Searches by the national government pose a serious threat to the citizenry; searches by local governments pose less, because movement within the country is easy. Some cities enforce their drug laws by heavy reliance on spies, infiltrators, informers, turncoats, wiretaps, and nighttime searches where battering rams smash through doors; others may substitute more civil methods, such as roadblocks where the only imposition is a five-minute wait with man’s best friend outside. Which of these is most like the “methods of policing that are associated with totalitarian nations” (slip op. 4)? Police and prosecutors today ply people with favors so that friends and family become informers; lying about their identity, agents wheedle their way into strangers’ confidences; they search trash in the hope of finding an incriminating scrap. Scaling back these tactics (none of which requires person-specific justification) in favor of roadblocks would make enforcement of the drug laws a good deal more reasonable. Or so at least the people may conclude.
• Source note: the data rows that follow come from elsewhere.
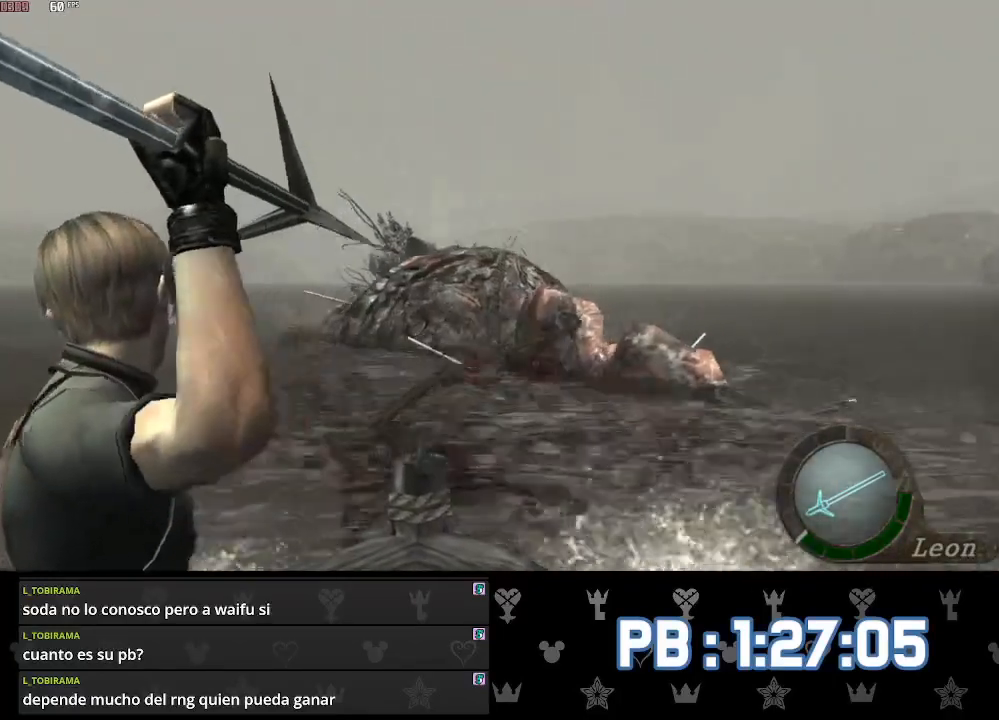
{"buttons": ["L2", "R2"], "left_stick": "center", "right_stick": "center", "events": [[67, "R2", "down"], [167, "R2", "up"], [233, "R2", "down"], [367, "R2", "up"], [433, "R2", "down"]]}
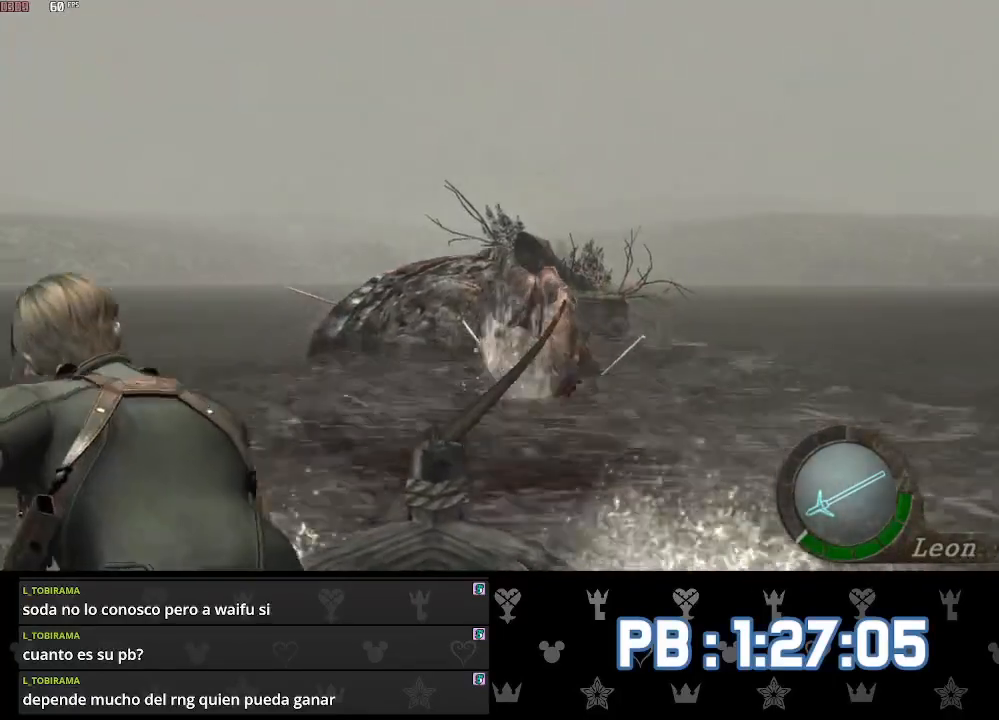
{"buttons": ["L2", "R2"], "left_stick": "center", "right_stick": "center", "events": [[50, "R2", "up"], [117, "R2", "down"], [250, "R2", "up"], [300, "R2", "down"], [433, "R2", "up"], [483, "R2", "down"]]}
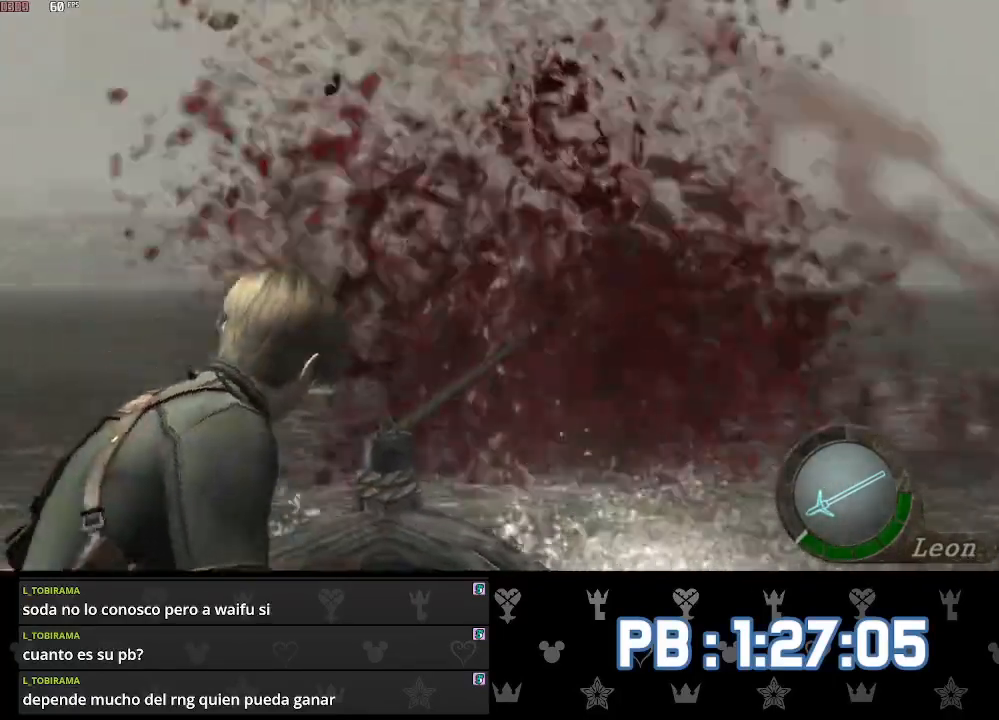
{"buttons": ["L2"], "left_stick": "center", "right_stick": "center", "events": [[117, "R2", "up"], [183, "R2", "down"], [317, "R2", "up"], [367, "R2", "down"], [500, "R2", "up"]]}
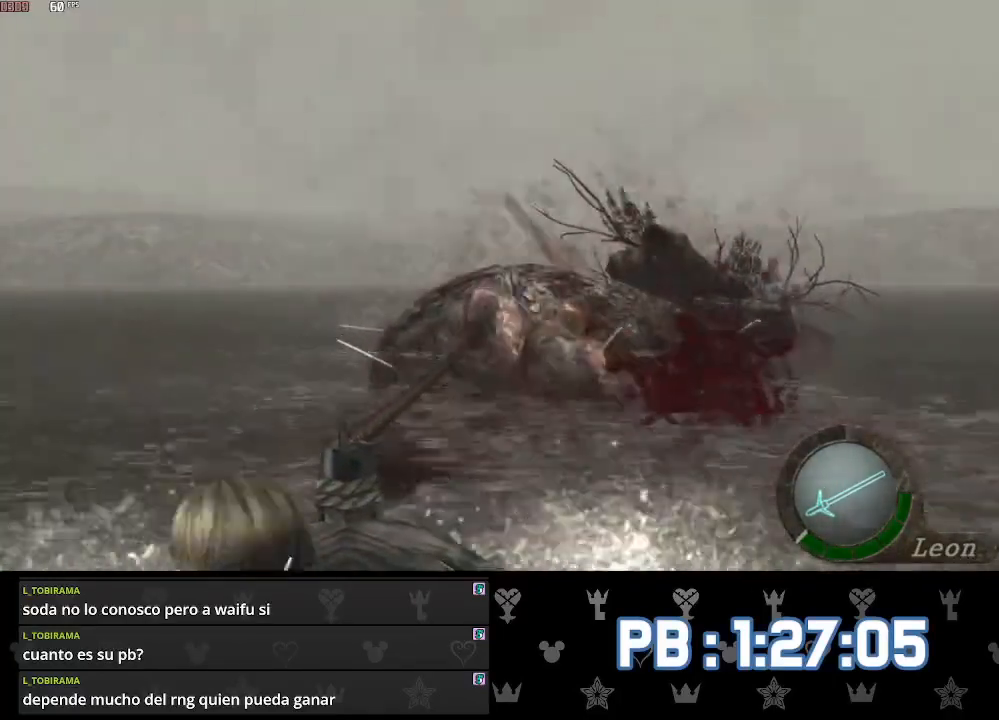
{"buttons": ["L2", "R2"], "left_stick": "center", "right_stick": "center", "events": [[67, "R2", "down"], [167, "R2", "up"], [233, "R2", "down"], [350, "R2", "up"], [417, "R2", "down"]]}
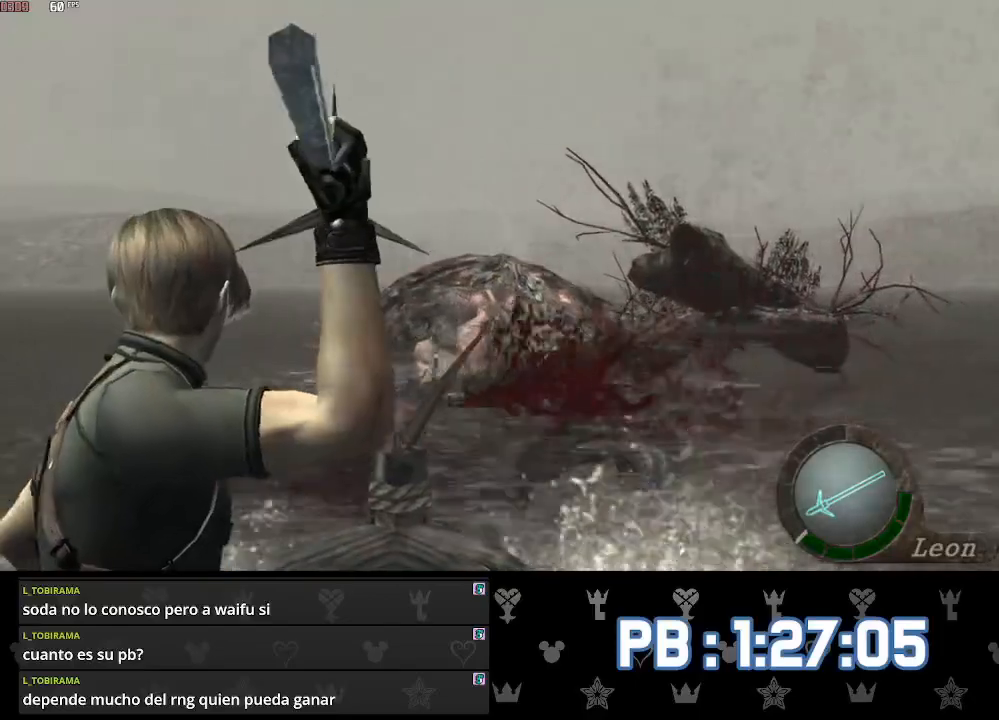
{"buttons": ["L2", "R2"], "left_stick": "center", "right_stick": "center", "events": [[33, "R2", "up"], [83, "R2", "down"], [217, "R2", "up"], [250, "R2", "down"], [383, "R2", "up"], [433, "R2", "down"]]}
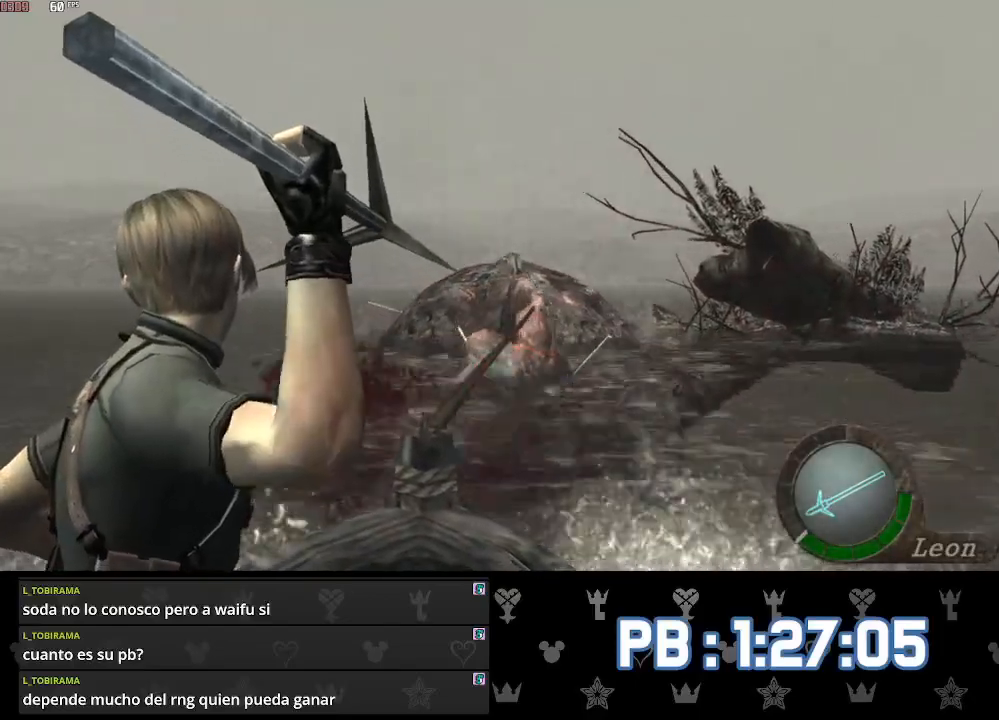
{"buttons": ["L2"], "left_stick": "center", "right_stick": "center", "events": [[50, "R2", "up"], [100, "R2", "down"], [233, "R2", "up"], [333, "R2", "down"], [450, "R2", "up"]]}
One glory of a federal society is that the people may choose for themselves not only laws but also law-enforcement methods. State A may employ extra police to follow a high-probabilityof-detection and low-sentence approach; State B may choose fewer police, fewer intrusions on privacy, but higher sentences for those who are caught. Each may be reasonable. Indianapolis selected a roadblock system, one that may catch any of its drivers. If this strikes the wrong balance, the people may throw out of office those who adopted it. Given the modest intrusion that roadblocks create for personal privacy, this is a legitimate choice for the public to make. The real threat to civil liberties comes from the national government, not from law-enforcement variations that can be avoided by driving a few miles to the east or west. Local governments should have more, not less, leeway than does the national government to decide how the tradeoff between privacy and effective law enforcement shall be handled.